16. The system, according to claim 1, further comprising a sensor at said second outlet in said top panel of said stagnation chamber.

17. A system for inline phase separation and density detection, comprising: a pipeline comprised of a pipe body with an inlet at one end and a first outlet at an opposite end, said pipe body having a flow direction from said inlet to said first outlet and a pipe cross-section set by walls of said pipe body;a stagnation chamber between said inlet and said first outlet, said stagnation chamber being comprised of a top panel, a first side panel, a second side panel and a bottom panel, said bottom panel being flush with said pipe body, said first side panel and said second side panel extending radially outward from said bottom panel and said flow direction, said top panel, said first side panel, said second side panel and said bottom panel defining a chamber cross-section, said chamber cross-section increasing from said pipe cross-section at said inlet toward said first outlet; anda second outlet on said top panel and in fluid connection with said inlet and said first outlet through said stagnation chamber,wherein said chamber cross-section expands greater than said pipe cross-section so as to reduce flow speed in said stagnation chamber to almost full stagnation at said second outlet.

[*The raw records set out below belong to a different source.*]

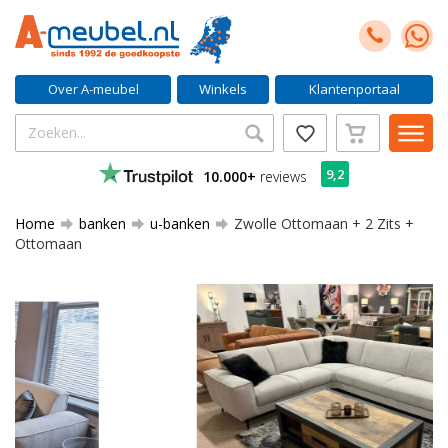
Over A-meubel
Winkels
Klantenportaal
9,2
10.000+
reviews
Home
banken
u-banken
Zwolle Ottomaan + 2 Zits +
Ottomaan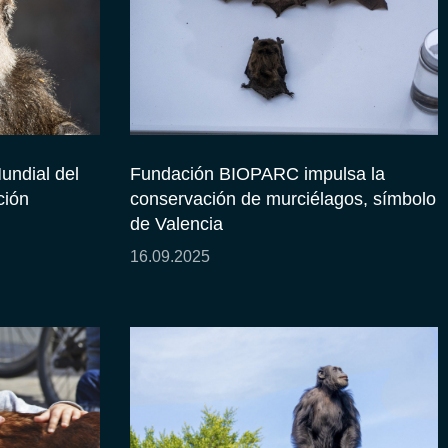
undial del
Fundación BIOPARC impulsa la
ción
conservación de murciélagos, símbolo
de Valencia
16.09.2025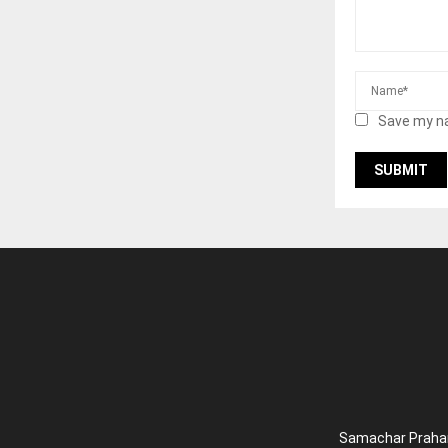
Save my na
Samachar Prahari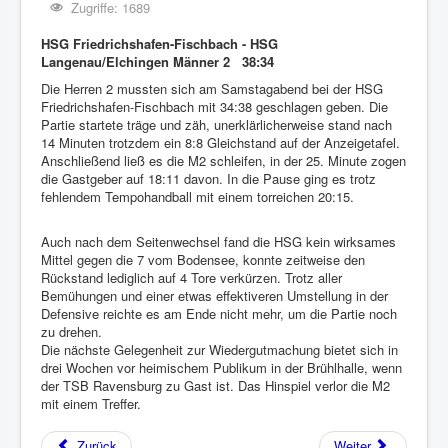
Zugriffe: 1689
HSG Friedrichshafen-Fischbach - HSG
Langenau/Elchingen Männer 2 38:34
Die Herren 2 mussten sich am Samstagabend bei der HSG
Friedrichshafen-Fischbach mit 34:38 geschlagen geben. Die
Partie startete träge und zäh, unerklärlicherweise stand nach
14 Minuten trotzdem ein 8:8 Gleichstand auf der Anzeigetafel.
Anschließend ließ es die M2 schleifen, in der 25. Minute zogen
die Gastgeber auf 18:11 davon. In die Pause ging es trotz
fehlendem Tempohandball mit einem torreichen 20:15.
Auch nach dem Seitenwechsel fand die HSG kein wirksames
Mittel gegen die 7 vom Bodensee, konnte zeitweise den
Rückstand lediglich auf 4 Tore verkürzen. Trotz aller
Bemühungen und einer etwas effektiveren Umstellung in der
Defensive reichte es am Ende nicht mehr, um die Partie noch
zu drehen.
Die nächste Gelegenheit zur Wiedergutmachung bietet sich in
drei Wochen vor heimischem Publikum in der Brühlhalle, wenn
der TSB Ravensburg zu Gast ist. Das Hinspiel verlor die M2
mit einem Treffer.
Zurück
Weiter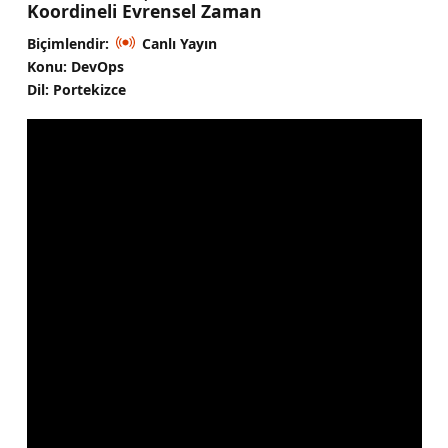
Koordineli Evrensel Zaman
Biçimlendir:
Canlı Yayın
Konu: DevOps
Dil: Portekizce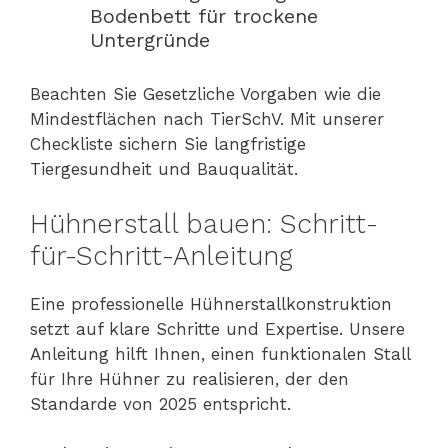
Bodenbett für trockene
Untergründe
Beachten Sie Gesetzliche Vorgaben wie die
Mindestflächen nach TierSchV. Mit unserer
Checkliste sichern Sie langfristige
Tiergesundheit und Bauqualität.
Hühnerstall bauen: Schritt-
für-Schritt-Anleitung
Eine professionelle Hühnerstallkonstruktion
setzt auf klare Schritte und Expertise. Unsere
Anleitung hilft Ihnen, einen funktionalen Stall
für Ihre Hühner zu realisieren, der den
Standarde von 2025 entspricht.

18. The system, according to claim 17, wherein said top panel has a segment of slope forming an angle between 45 to 80 degrees with said bottom panel, said first side panel and said second panel having angled edges corresponding to said top panel from said inlet to said second outlet.

19. The system, according to claim 17, further comprising: a baffle being mounted within said stagnation chamber and extending into said chamber cross-section of said stagnation chamber.

20. The system, according to claim 17, further comprising: a transition chamber between said inlet and said stagnation chamber, said transition chamber having transition side walls forming a transition cross-section from said inlet toward said stagnation chamber so as to reduce flow speed, said transition cross-section being smaller at said inlet than at said stagnation chamber;wherein said stagnation chamber has a flow speed lower than said transition chamber, wherein said pipe cross-section is smaller than said transition cross-section, and wherein said transition cross-section is smaller than said chamber cross-section.